Em recursos especiais e agravos, realizamos a análise de 591 decisões editadas entre fevereiro e abril de 2015. Foram 240 decisões com deferimento total ou parcial, e 21 ordens de habeas corpus concedidas de ofício no bojo dos recursos. O total foi de 44 % de algum sucesso.
No STF, em 2016, analisamos 282 decisões em habeas corpus. Foram 32 decisões concessivas de ordem, total ou parcial, ou 11%. Concessões com base nas súmulas 718 e 719/STF foram 10. Ainda, 4 decisões reconheceram a ocorrência de privilégio no crime de tráfico de drogas com impacto significativo na pena e regime fixado, e 3 decisões diminuíram a pena aplicada ao paciente.
Em 2017, analisamos 10.040 decisões de mérito em habeas corpus impetrados no STJ. Dessas, 5.250 foram decisões concessivas total ou parcialmente da ordem, correspondente a 50,48%.
No STF, analisamos 494 decisões de mérito em habeas corpus impetrados em 2017. Dessas, 43 foram decisões concessivas total ou parcialmente da ordem, correspondente a 8,7% de algum sucesso. Em 71 impetrações foi pedida a aplicação das súmulas 718 e 719/STF, dessas, 11 foram concedidas. No geral, foram 19 concessões para alteração de regime inicial, 2 decisões de redução de pena e 4 decisões reconhecendo a atipicidade da conduta pelo princípio da insignificância e a consequente absolvição do paciente.
Em 2018, analisamos 9.731 decisões de mérito em habeas corpus impetrados no STJ. Dessas, 6.068 foram concessivas da ordem total ou parcialmente, correspondente a 61,84%.
No STF, analisamos 262 decisões de mérito em habeas corpus impetrados em 2018. Dessas, 41 foram decisões concessivas total ou parcialmente, correspondente a 15,6% de algum sucesso. Em 60 impetrações foi pedida a aplicação das súmulas 718 e 719/STF, das quais 9 foram concedidas. No total foram 17 decisões alterando o regime inicial. Ainda, tivemos mais 3 concessões para alteração de regime inicial sem menção de súmulas, 2 decisões reconhecendo o privilégio no crime de tráfico de drogas, 2 decisões de redução da pena aplicada e 7 decisões reconhecendo a atipicidade da conduta pelo princípio da insignificância e por ausência de lesão ao bem jurídico.

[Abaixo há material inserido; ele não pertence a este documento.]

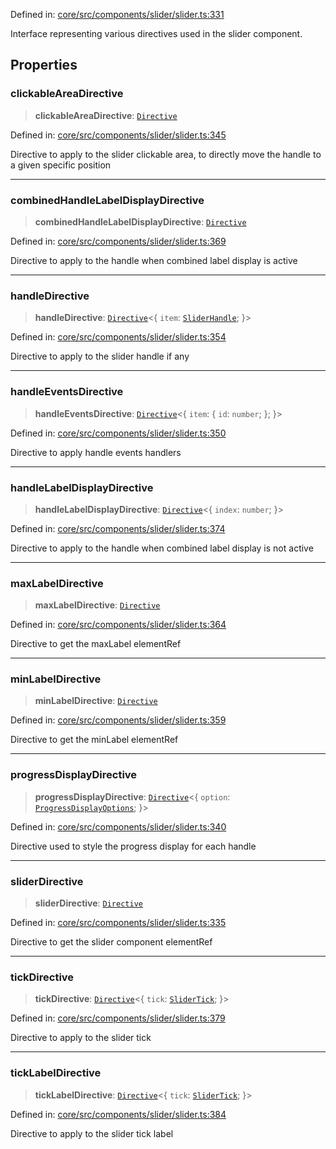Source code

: Defined in: [core/src/components/slider/slider.ts:331](https://github.com/AmadeusITGroup/AgnosUI/blob/245c1c3f002028eb053c7617e830b2fa4b97ece2/core/src/components/slider/slider.ts#L331)

Interface representing various directives used in the slider component.

## Properties

### clickableAreaDirective

> **clickableAreaDirective**: [`Directive`](../type-aliases/Directive.md)

Defined in: [core/src/components/slider/slider.ts:345](https://github.com/AmadeusITGroup/AgnosUI/blob/245c1c3f002028eb053c7617e830b2fa4b97ece2/core/src/components/slider/slider.ts#L345)

Directive to apply to the slider clickable area, to directly move the handle to a given specific position

***

### combinedHandleLabelDisplayDirective

> **combinedHandleLabelDisplayDirective**: [`Directive`](../type-aliases/Directive.md)

Defined in: [core/src/components/slider/slider.ts:369](https://github.com/AmadeusITGroup/AgnosUI/blob/245c1c3f002028eb053c7617e830b2fa4b97ece2/core/src/components/slider/slider.ts#L369)

Directive to apply to the handle when combined label display is active

***

### handleDirective

> **handleDirective**: [`Directive`](../type-aliases/Directive.md)\<\{ `item`: [`SliderHandle`](SliderHandle.md); \}\>

Defined in: [core/src/components/slider/slider.ts:354](https://github.com/AmadeusITGroup/AgnosUI/blob/245c1c3f002028eb053c7617e830b2fa4b97ece2/core/src/components/slider/slider.ts#L354)

Directive to apply to the slider handle if any

***

### handleEventsDirective

> **handleEventsDirective**: [`Directive`](../type-aliases/Directive.md)\<\{ `item`: \{ `id`: `number`; \}; \}\>

Defined in: [core/src/components/slider/slider.ts:350](https://github.com/AmadeusITGroup/AgnosUI/blob/245c1c3f002028eb053c7617e830b2fa4b97ece2/core/src/components/slider/slider.ts#L350)

Directive to apply handle events handlers

***

### handleLabelDisplayDirective

> **handleLabelDisplayDirective**: [`Directive`](../type-aliases/Directive.md)\<\{ `index`: `number`; \}\>

Defined in: [core/src/components/slider/slider.ts:374](https://github.com/AmadeusITGroup/AgnosUI/blob/245c1c3f002028eb053c7617e830b2fa4b97ece2/core/src/components/slider/slider.ts#L374)

Directive to apply to the handle when combined label display is not active

***

### maxLabelDirective

> **maxLabelDirective**: [`Directive`](../type-aliases/Directive.md)

Defined in: [core/src/components/slider/slider.ts:364](https://github.com/AmadeusITGroup/AgnosUI/blob/245c1c3f002028eb053c7617e830b2fa4b97ece2/core/src/components/slider/slider.ts#L364)

Directive to get the maxLabel elementRef

***

### minLabelDirective

> **minLabelDirective**: [`Directive`](../type-aliases/Directive.md)

Defined in: [core/src/components/slider/slider.ts:359](https://github.com/AmadeusITGroup/AgnosUI/blob/245c1c3f002028eb053c7617e830b2fa4b97ece2/core/src/components/slider/slider.ts#L359)

Directive to get the minLabel elementRef

***

### progressDisplayDirective

> **progressDisplayDirective**: [`Directive`](../type-aliases/Directive.md)\<\{ `option`: [`ProgressDisplayOptions`](ProgressDisplayOptions.md); \}\>

Defined in: [core/src/components/slider/slider.ts:340](https://github.com/AmadeusITGroup/AgnosUI/blob/245c1c3f002028eb053c7617e830b2fa4b97ece2/core/src/components/slider/slider.ts#L340)

Directive used to style the progress display for each handle

***

### sliderDirective

> **sliderDirective**: [`Directive`](../type-aliases/Directive.md)

Defined in: [core/src/components/slider/slider.ts:335](https://github.com/AmadeusITGroup/AgnosUI/blob/245c1c3f002028eb053c7617e830b2fa4b97ece2/core/src/components/slider/slider.ts#L335)

Directive to get the slider component elementRef

***

### tickDirective

> **tickDirective**: [`Directive`](../type-aliases/Directive.md)\<\{ `tick`: [`SliderTick`](SliderTick.md); \}\>

Defined in: [core/src/components/slider/slider.ts:379](https://github.com/AmadeusITGroup/AgnosUI/blob/245c1c3f002028eb053c7617e830b2fa4b97ece2/core/src/components/slider/slider.ts#L379)

Directive to apply to the slider tick

***

### tickLabelDirective

> **tickLabelDirective**: [`Directive`](../type-aliases/Directive.md)\<\{ `tick`: [`SliderTick`](SliderTick.md); \}\>

Defined in: [core/src/components/slider/slider.ts:384](https://github.com/AmadeusITGroup/AgnosUI/blob/245c1c3f002028eb053c7617e830b2fa4b97ece2/core/src/components/slider/slider.ts#L384)

Directive to apply to the slider tick label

As análises demonstram que, efetivamente, obtemos alterações das condenações impostas em acórdãos de segundo grau, tanto no STJ quanto no STF. Seja para diminuir a pena, alterar o regime ou mesmo absolver o réu, muitas resultando na soltura imediata do paciente.
É certo que a maioria das decisões obtidas se deram via impetração de habeas corpus. Remédio jurídico que se mostra eficiente para corrigir decisões injustas. Todavia, não é porque se tem o remédio que se pode perpetuar a doença. Ademais, mesmo com o uso do habeas corpus, nota-se um tempo mínimo de 6 meses entre a edição do acórdão em segundo grau e a concessão da ordem pelo STF.
Em conclusão, os significativos índices de alterações nas condenações em segundo grau operadas pelo STJ e pelo STF demonstram a importância de se observar a literalidade do texto constitucional, evitando a indesejada ocorrência de prisões injustas e indevidas, quando ausentes os pressupostos que teriam autorizado, se o caso, uma prisão preventiva.
A execução antecipada da pena e o tratamento do trânsito em julgado como um elemento dispensável no exercício do poder punitivo estatal, ao invés de evitarem impunidade, estariam a caracterizar uma profecia que se autocumpre, pois os dados ora elencados evidenciam que as injustiças inevitavelmente ocorrerão.